[RECORDS FOR THIS EXERCISE Boundary: Start]
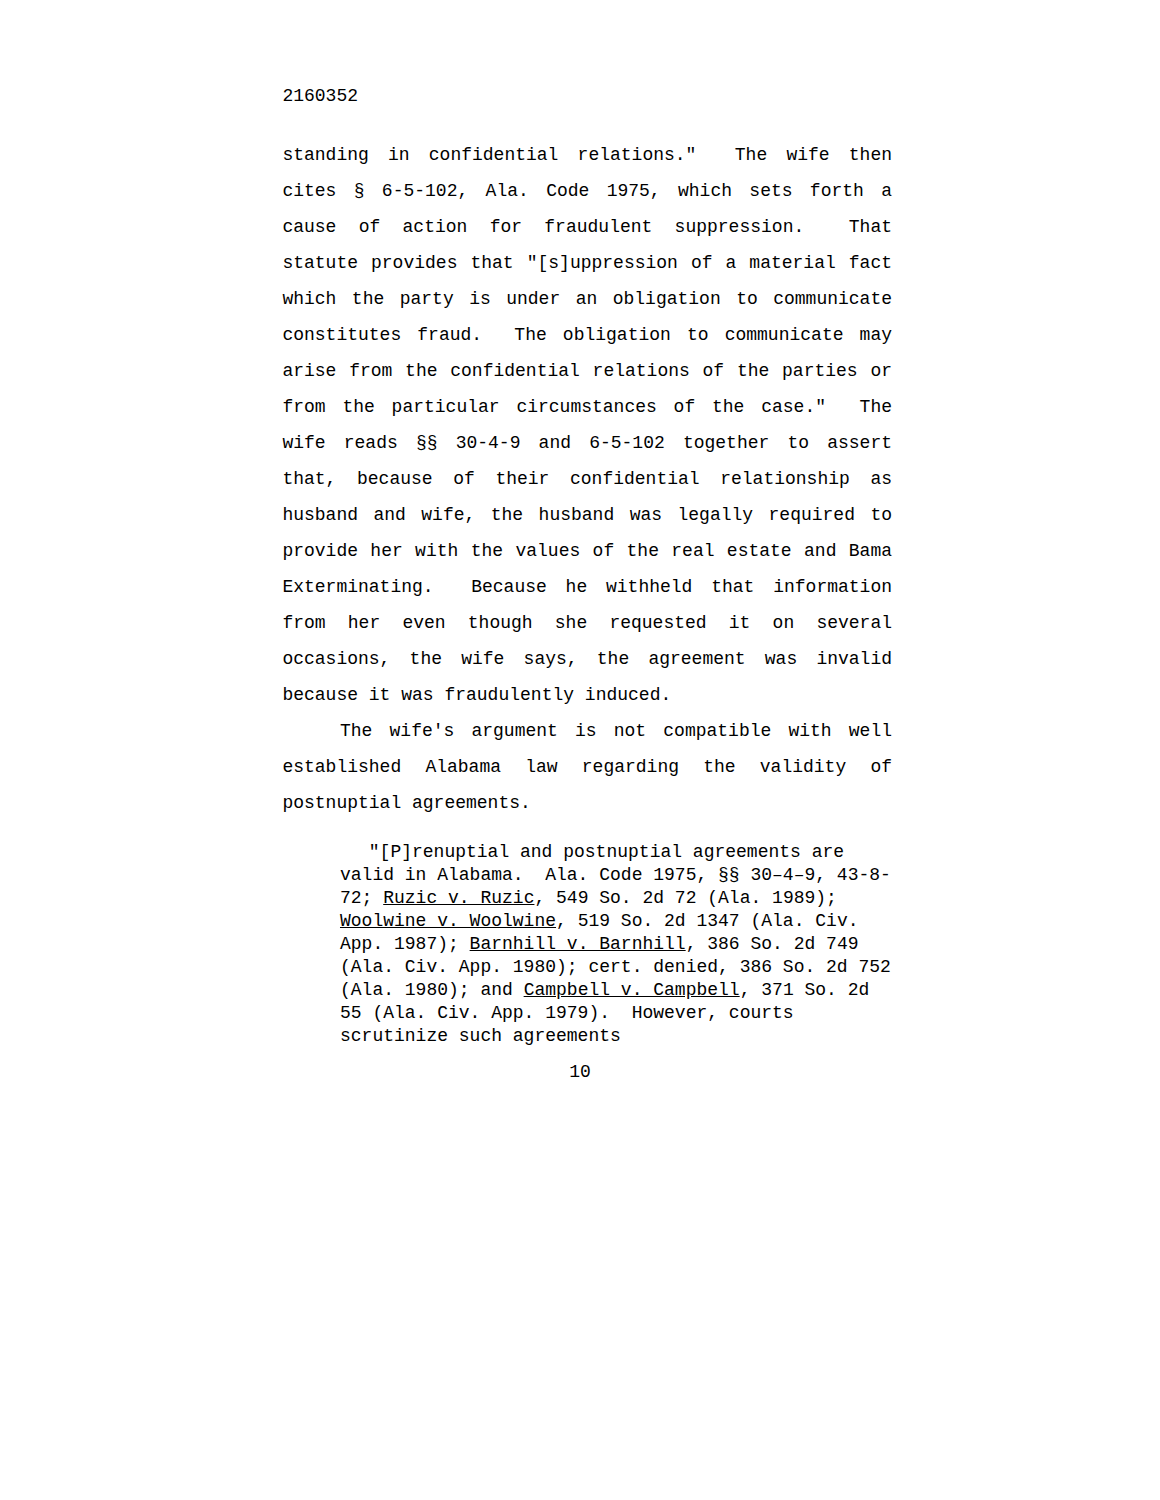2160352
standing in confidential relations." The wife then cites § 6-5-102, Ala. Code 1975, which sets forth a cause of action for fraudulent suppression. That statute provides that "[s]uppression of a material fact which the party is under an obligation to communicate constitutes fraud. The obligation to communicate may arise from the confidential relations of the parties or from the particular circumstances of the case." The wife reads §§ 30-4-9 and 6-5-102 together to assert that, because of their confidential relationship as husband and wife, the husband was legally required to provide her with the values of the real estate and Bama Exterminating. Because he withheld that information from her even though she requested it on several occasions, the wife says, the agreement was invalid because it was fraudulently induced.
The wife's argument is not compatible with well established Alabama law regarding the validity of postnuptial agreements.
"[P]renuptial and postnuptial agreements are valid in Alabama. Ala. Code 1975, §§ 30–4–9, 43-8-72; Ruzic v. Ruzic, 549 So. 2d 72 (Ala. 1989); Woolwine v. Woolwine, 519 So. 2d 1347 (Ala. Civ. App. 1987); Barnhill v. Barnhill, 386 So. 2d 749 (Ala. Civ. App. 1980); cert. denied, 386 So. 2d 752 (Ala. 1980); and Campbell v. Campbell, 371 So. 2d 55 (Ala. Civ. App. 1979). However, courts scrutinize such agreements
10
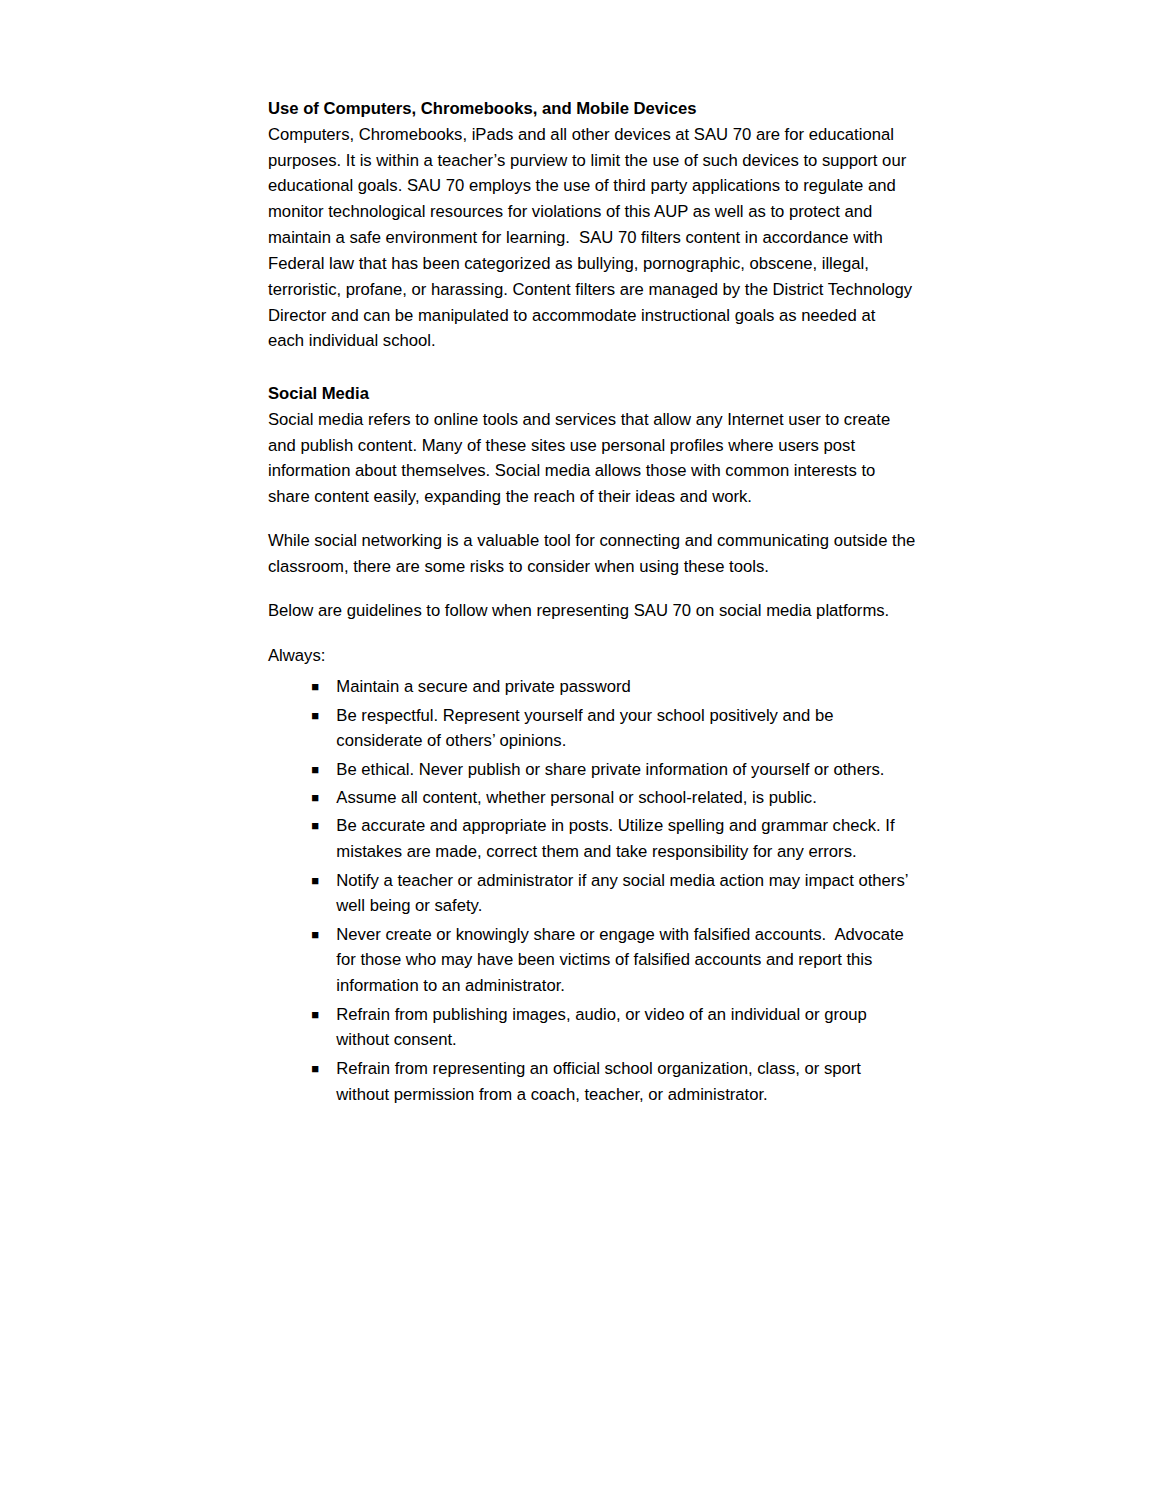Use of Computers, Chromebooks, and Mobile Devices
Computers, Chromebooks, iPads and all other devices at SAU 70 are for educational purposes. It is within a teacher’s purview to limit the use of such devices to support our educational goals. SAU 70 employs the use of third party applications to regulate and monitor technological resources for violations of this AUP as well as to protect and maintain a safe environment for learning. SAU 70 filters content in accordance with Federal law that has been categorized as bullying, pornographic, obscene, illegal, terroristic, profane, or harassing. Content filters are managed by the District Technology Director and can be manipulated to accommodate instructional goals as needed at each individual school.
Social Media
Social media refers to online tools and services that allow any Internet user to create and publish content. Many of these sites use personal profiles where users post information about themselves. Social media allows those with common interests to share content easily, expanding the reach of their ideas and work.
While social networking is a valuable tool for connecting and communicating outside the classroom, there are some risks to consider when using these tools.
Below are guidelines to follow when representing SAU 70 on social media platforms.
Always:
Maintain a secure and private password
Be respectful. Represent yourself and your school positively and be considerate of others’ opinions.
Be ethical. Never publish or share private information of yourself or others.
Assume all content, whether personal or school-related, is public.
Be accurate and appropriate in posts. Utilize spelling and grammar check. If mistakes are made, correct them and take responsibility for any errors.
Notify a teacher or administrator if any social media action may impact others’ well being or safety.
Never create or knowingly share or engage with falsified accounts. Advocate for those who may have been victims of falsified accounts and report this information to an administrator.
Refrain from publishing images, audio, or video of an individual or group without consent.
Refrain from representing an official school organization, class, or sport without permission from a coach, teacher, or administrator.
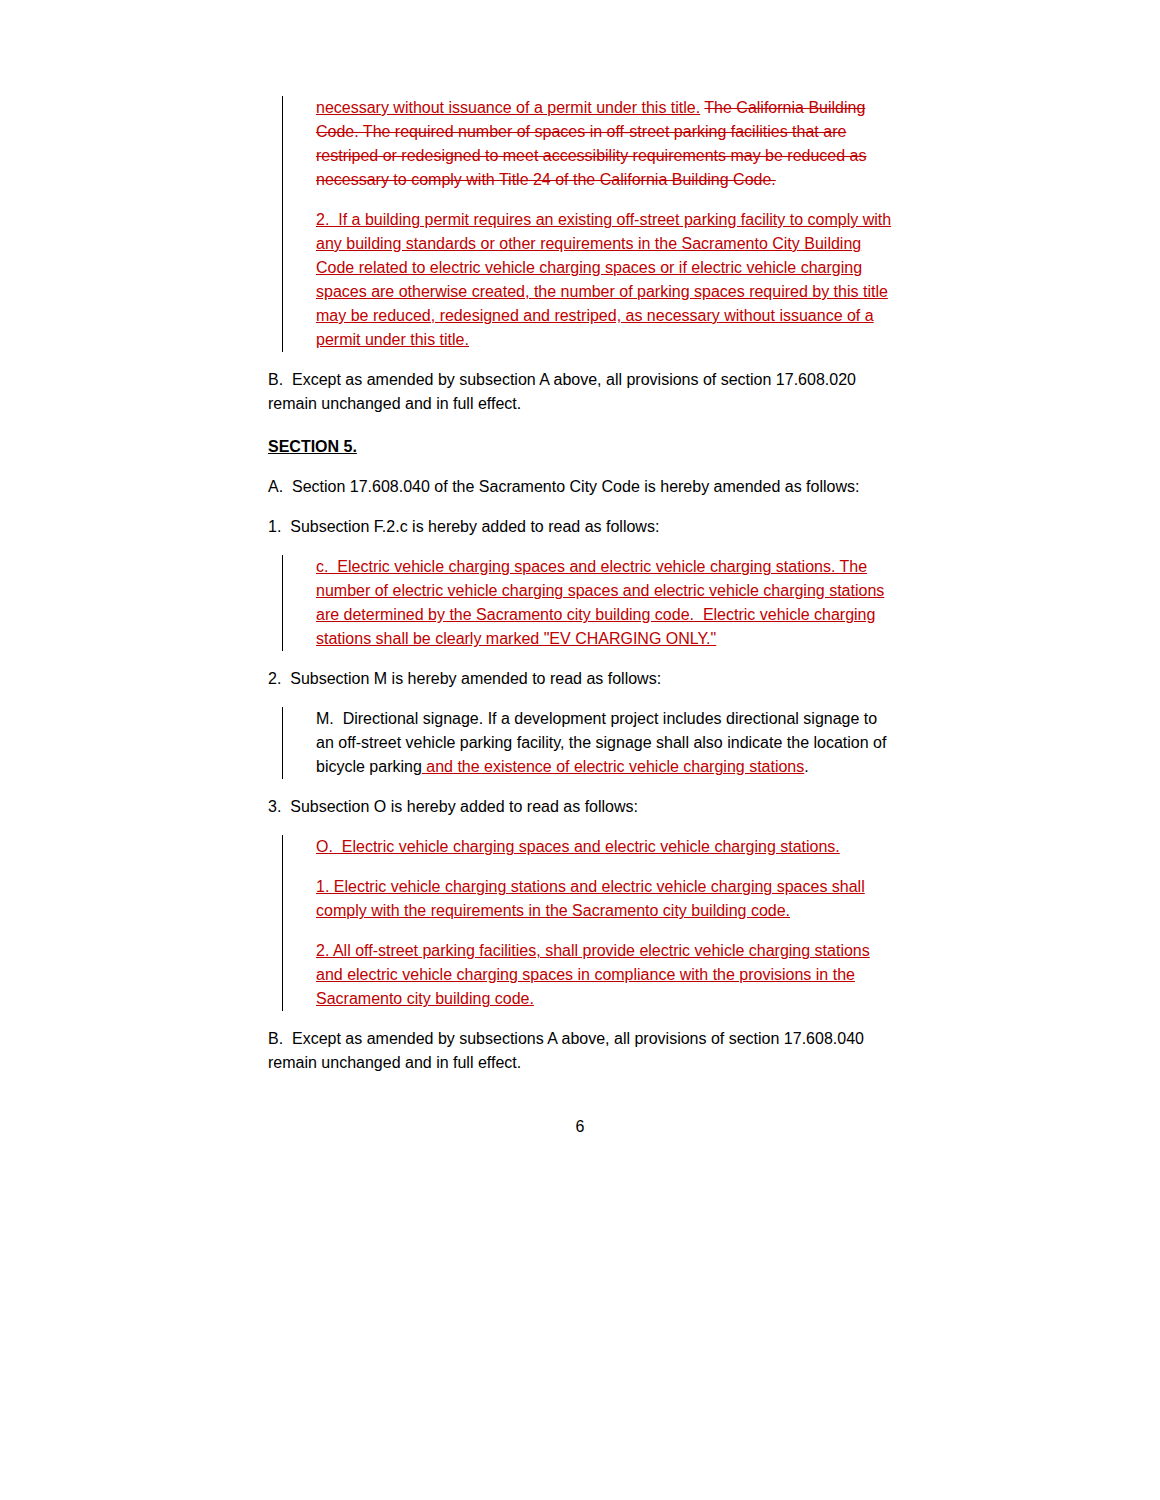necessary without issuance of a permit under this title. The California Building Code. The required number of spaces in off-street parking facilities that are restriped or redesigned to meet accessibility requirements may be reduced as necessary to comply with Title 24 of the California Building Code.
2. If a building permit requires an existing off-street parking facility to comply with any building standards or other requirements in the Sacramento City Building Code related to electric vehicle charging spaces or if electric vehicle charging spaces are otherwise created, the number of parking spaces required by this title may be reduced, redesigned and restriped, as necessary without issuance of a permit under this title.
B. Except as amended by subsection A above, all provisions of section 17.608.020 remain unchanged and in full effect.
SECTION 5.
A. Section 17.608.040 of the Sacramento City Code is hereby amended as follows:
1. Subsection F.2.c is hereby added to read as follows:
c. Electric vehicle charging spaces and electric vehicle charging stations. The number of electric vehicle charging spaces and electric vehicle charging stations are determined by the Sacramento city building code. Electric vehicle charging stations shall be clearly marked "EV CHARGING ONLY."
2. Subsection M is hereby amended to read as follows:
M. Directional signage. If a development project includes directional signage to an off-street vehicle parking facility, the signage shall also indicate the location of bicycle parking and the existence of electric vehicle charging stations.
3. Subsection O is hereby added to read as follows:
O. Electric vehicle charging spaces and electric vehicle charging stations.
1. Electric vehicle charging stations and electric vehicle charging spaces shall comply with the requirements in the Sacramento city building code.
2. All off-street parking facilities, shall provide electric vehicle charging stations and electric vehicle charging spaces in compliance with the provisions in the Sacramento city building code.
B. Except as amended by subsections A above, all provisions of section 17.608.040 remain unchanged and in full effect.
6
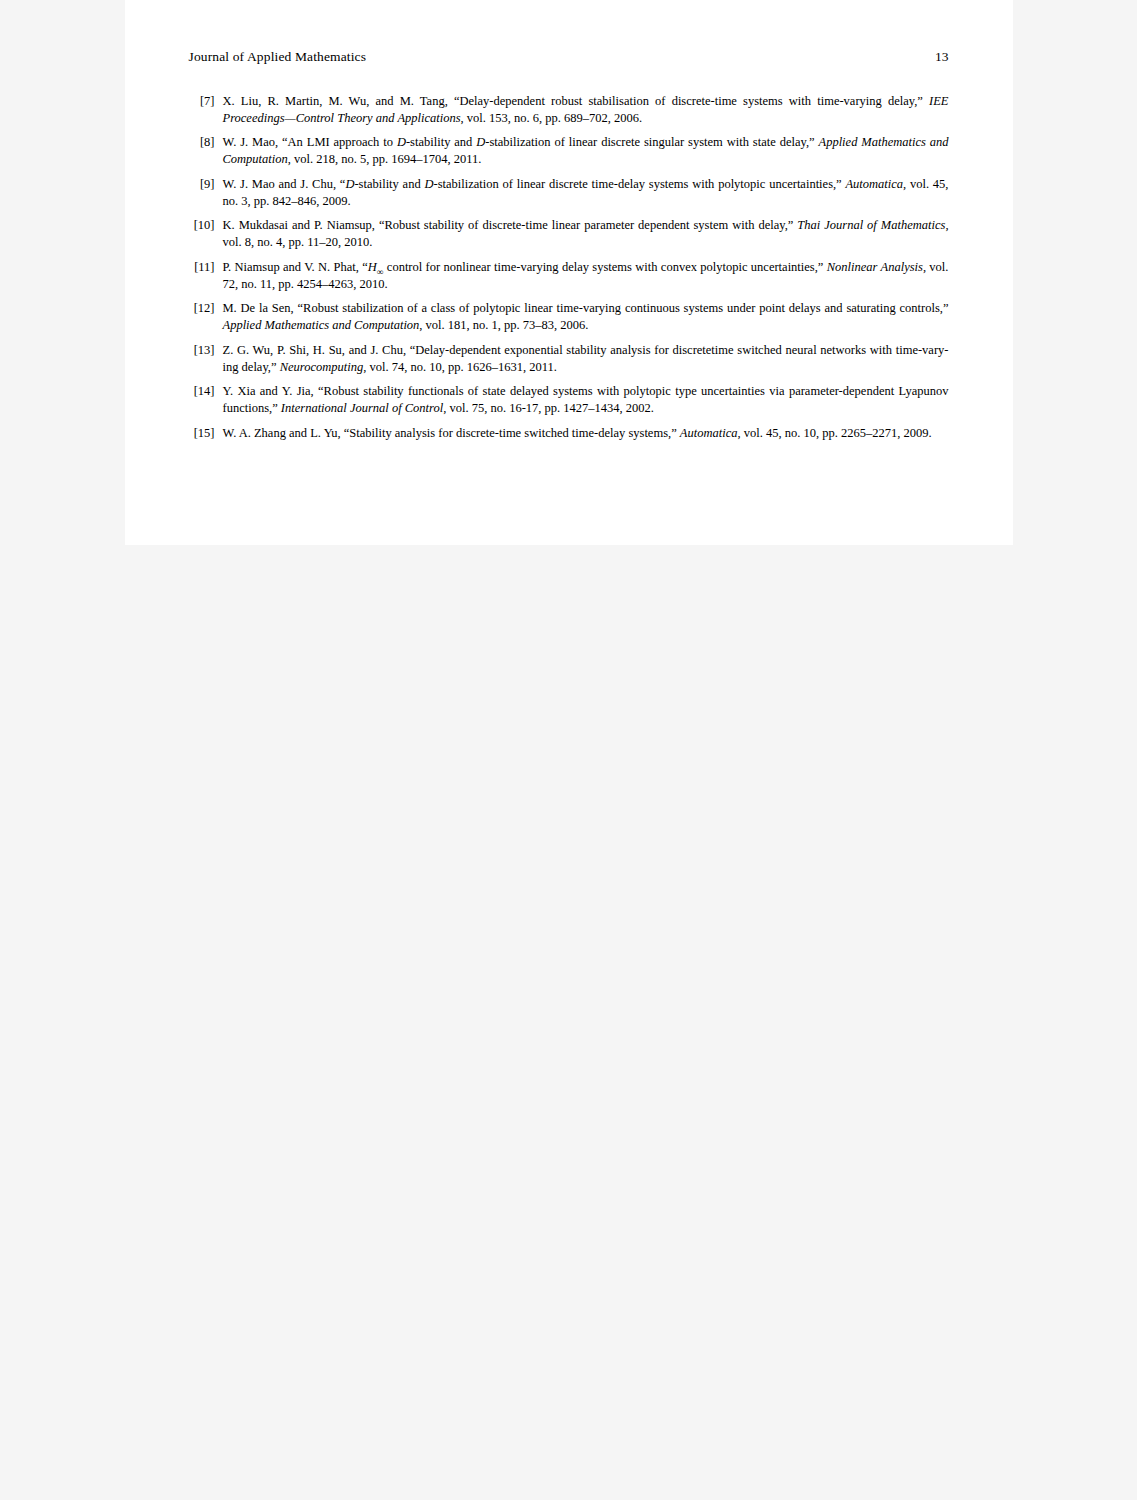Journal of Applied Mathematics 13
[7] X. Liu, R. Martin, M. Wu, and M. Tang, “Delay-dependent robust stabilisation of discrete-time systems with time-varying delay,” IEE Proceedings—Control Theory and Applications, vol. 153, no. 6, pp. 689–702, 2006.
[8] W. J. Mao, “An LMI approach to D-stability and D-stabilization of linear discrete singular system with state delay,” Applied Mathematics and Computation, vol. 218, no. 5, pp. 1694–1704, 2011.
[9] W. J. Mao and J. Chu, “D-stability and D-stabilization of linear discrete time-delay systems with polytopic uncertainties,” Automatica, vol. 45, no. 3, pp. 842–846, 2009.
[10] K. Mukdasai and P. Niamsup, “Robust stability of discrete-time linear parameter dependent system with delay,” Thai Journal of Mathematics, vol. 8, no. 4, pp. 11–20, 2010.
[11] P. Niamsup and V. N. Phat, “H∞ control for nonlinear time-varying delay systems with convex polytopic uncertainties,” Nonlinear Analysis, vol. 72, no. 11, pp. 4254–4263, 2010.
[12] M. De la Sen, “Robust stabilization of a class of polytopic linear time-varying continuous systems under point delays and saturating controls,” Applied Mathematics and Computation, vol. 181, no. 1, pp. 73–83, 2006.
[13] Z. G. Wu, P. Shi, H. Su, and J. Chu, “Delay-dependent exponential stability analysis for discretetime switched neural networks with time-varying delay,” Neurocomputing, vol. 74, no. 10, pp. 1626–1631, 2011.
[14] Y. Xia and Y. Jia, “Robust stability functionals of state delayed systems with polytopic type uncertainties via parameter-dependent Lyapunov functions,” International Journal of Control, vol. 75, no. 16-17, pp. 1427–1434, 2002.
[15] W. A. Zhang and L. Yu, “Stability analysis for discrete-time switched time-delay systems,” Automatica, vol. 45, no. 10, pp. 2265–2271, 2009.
[RECORDS FOR THIS EXERCISE Boundary: End]
* **ABOUT THIS EXERCISE**: Report the number of lines in the listing where the string "postnuptial" appears, and nothing besides.

* **TASK SOLUTION**: 2